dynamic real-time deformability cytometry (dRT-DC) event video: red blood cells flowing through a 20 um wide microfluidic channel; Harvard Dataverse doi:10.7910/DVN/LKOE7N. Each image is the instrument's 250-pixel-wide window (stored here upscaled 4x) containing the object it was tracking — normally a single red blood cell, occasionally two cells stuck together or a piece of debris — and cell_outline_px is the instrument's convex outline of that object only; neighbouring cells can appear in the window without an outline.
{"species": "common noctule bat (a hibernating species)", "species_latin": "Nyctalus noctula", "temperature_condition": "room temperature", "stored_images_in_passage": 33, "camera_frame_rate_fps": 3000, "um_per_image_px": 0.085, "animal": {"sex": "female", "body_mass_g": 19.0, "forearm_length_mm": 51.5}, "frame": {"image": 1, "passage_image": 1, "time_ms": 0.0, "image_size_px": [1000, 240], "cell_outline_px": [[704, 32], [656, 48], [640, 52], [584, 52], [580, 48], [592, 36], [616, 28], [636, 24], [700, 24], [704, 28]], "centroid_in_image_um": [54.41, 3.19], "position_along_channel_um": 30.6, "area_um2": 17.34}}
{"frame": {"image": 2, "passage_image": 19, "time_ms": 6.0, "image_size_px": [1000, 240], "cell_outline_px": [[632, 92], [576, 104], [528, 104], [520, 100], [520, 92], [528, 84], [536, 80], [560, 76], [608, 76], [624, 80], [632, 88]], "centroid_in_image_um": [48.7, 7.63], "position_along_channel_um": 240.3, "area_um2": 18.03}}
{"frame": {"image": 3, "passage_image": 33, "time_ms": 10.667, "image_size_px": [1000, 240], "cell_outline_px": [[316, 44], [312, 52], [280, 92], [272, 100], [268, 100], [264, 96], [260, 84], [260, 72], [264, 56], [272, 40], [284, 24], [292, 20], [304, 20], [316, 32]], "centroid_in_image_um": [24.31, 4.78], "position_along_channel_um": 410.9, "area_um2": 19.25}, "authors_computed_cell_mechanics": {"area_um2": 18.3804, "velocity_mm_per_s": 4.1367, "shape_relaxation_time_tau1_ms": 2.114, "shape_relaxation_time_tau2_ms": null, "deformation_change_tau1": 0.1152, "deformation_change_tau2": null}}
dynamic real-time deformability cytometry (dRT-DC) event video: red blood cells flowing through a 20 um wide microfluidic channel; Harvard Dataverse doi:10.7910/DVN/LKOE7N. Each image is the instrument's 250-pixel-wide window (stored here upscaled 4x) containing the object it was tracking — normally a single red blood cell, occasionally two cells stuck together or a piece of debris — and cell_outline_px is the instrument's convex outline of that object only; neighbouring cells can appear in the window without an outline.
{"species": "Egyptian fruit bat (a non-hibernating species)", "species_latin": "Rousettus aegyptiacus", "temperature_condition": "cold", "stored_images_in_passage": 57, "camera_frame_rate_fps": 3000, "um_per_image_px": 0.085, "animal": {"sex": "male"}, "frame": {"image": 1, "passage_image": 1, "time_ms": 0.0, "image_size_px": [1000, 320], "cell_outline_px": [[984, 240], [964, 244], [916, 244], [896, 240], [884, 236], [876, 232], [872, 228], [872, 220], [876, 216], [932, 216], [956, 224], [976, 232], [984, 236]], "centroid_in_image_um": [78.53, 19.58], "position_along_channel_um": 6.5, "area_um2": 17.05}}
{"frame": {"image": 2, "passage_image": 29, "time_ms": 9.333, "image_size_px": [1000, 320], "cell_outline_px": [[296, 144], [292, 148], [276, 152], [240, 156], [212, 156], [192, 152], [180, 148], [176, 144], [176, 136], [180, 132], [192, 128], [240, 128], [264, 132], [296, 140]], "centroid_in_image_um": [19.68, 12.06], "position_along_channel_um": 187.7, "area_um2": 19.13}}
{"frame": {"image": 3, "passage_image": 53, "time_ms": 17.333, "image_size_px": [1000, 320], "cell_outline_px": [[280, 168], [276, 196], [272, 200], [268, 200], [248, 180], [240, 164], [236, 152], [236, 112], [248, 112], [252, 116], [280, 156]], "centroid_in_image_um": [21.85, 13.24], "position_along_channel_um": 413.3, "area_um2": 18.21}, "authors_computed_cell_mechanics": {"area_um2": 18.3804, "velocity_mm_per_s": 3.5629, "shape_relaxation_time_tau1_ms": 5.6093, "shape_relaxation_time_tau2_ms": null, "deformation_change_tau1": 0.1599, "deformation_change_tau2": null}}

^^^^

Recopy the entries above exactly, with every line included.

Expected answer:
dynamic real-time deformability cytometry (dRT-DC) event video: red blood cells flowing through a 20 um wide microfluidic channel; Harvard Dataverse doi:10.7910/DVN/LKOE7N. Each image is the instrument's 250-pixel-wide window (stored here upscaled 4x) containing the object it was tracking — normally a single red blood cell, occasionally two cells stuck together or a piece of debris — and cell_outline_px is the instrument's convex outline of that object only; neighbouring cells can appear in the window without an outline.
{"species": "common noctule bat (a hibernating species)", "species_latin": "Nyctalus noctula", "temperature_condition": "room temperature", "stored_images_in_passage": 33, "camera_frame_rate_fps": 3000, "um_per_image_px": 0.085, "animal": {"sex": "female", "body_mass_g": 19.0, "forearm_length_mm": 51.5}, "frame": {"image": 1, "passage_image": 1, "time_ms": 0.0, "image_size_px": [1000, 240], "cell_outline_px": [[704, 32], [656, 48], [640, 52], [584, 52], [580, 48], [592, 36], [616, 28], [636, 24], [700, 24], [704, 28]], "centroid_in_image_um": [54.41, 3.19], "position_along_channel_um": 30.6, "area_um2": 17.34}}
{"frame": {"image": 2, "passage_image": 19, "time_ms": 6.0, "image_size_px": [1000, 240], "cell_outline_px": [[632, 92], [576, 104], [528, 104], [520, 100], [520, 92], [528, 84], [536, 80], [560, 76], [608, 76], [624, 80], [632, 88]], "centroid_in_image_um": [48.7, 7.63], "position_along_channel_um": 240.3, "area_um2": 18.03}}
{"frame": {"image": 3, "passage_image": 33, "time_ms": 10.667, "image_size_px": [1000, 240], "cell_outline_px": [[316, 44], [312, 52], [280, 92], [272, 100], [268, 100], [264, 96], [260, 84], [260, 72], [264, 56], [272, 40], [284, 24], [292, 20], [304, 20], [316, 32]], "centroid_in_image_um": [24.31, 4.78], "position_along_channel_um": 410.9, "area_um2": 19.25}, "authors_computed_cell_mechanics": {"area_um2": 18.3804, "velocity_mm_per_s": 4.1367, "shape_relaxation_time_tau1_ms": 2.114, "shape_relaxation_time_tau2_ms": null, "deformation_change_tau1": 0.1152, "deformation_change_tau2": null}}
dynamic real-time deformability cytometry (dRT-DC) event video: red blood cells flowing through a 20 um wide microfluidic channel; Harvard Dataverse doi:10.7910/DVN/LKOE7N. Each image is the instrument's 250-pixel-wide window (stored here upscaled 4x) containing the object it was tracking — normally a single red blood cell, occasionally two cells stuck together or a piece of debris — and cell_outline_px is the instrument's convex outline of that object only; neighbouring cells can appear in the window without an outline.
{"species": "Egyptian fruit bat (a non-hibernating species)", "species_latin": "Rousettus aegyptiacus", "temperature_condition": "cold", "stored_images_in_passage": 57, "camera_frame_rate_fps": 3000, "um_per_image_px": 0.085, "animal": {"sex": "male"}, "frame": {"image": 1, "passage_image": 1, "time_ms": 0.0, "image_size_px": [1000, 320], "cell_outline_px": [[984, 240], [964, 244], [916, 244], [896, 240], [884, 236], [876, 232], [872, 228], [872, 220], [876, 216], [932, 216], [956, 224], [976, 232], [984, 236]], "centroid_in_image_um": [78.53, 19.58], "position_along_channel_um": 6.5, "area_um2": 17.05}}
{"frame": {"image": 2, "passage_image": 29, "time_ms": 9.333, "image_size_px": [1000, 320], "cell_outline_px": [[296, 144], [292, 148], [276, 152], [240, 156], [212, 156], [192, 152], [180, 148], [176, 144], [176, 136], [180, 132], [192, 128], [240, 128], [264, 132], [296, 140]], "centroid_in_image_um": [19.68, 12.06], "position_along_channel_um": 187.7, "area_um2": 19.13}}
{"frame": {"image": 3, "passage_image": 53, "time_ms": 17.333, "image_size_px": [1000, 320], "cell_outline_px": [[280, 168], [276, 196], [272, 200], [268, 200], [248, 180], [240, 164], [236, 152], [236, 112], [248, 112], [252, 116], [280, 156]], "centroid_in_image_um": [21.85, 13.24], "position_along_channel_um": 413.3, "area_um2": 18.21}, "authors_computed_cell_mechanics": {"area_um2": 18.3804, "velocity_mm_per_s": 3.5629, "shape_relaxation_time_tau1_ms": 5.6093, "shape_relaxation_time_tau2_ms": null, "deformation_change_tau1": 0.1599, "deformation_change_tau2": null}}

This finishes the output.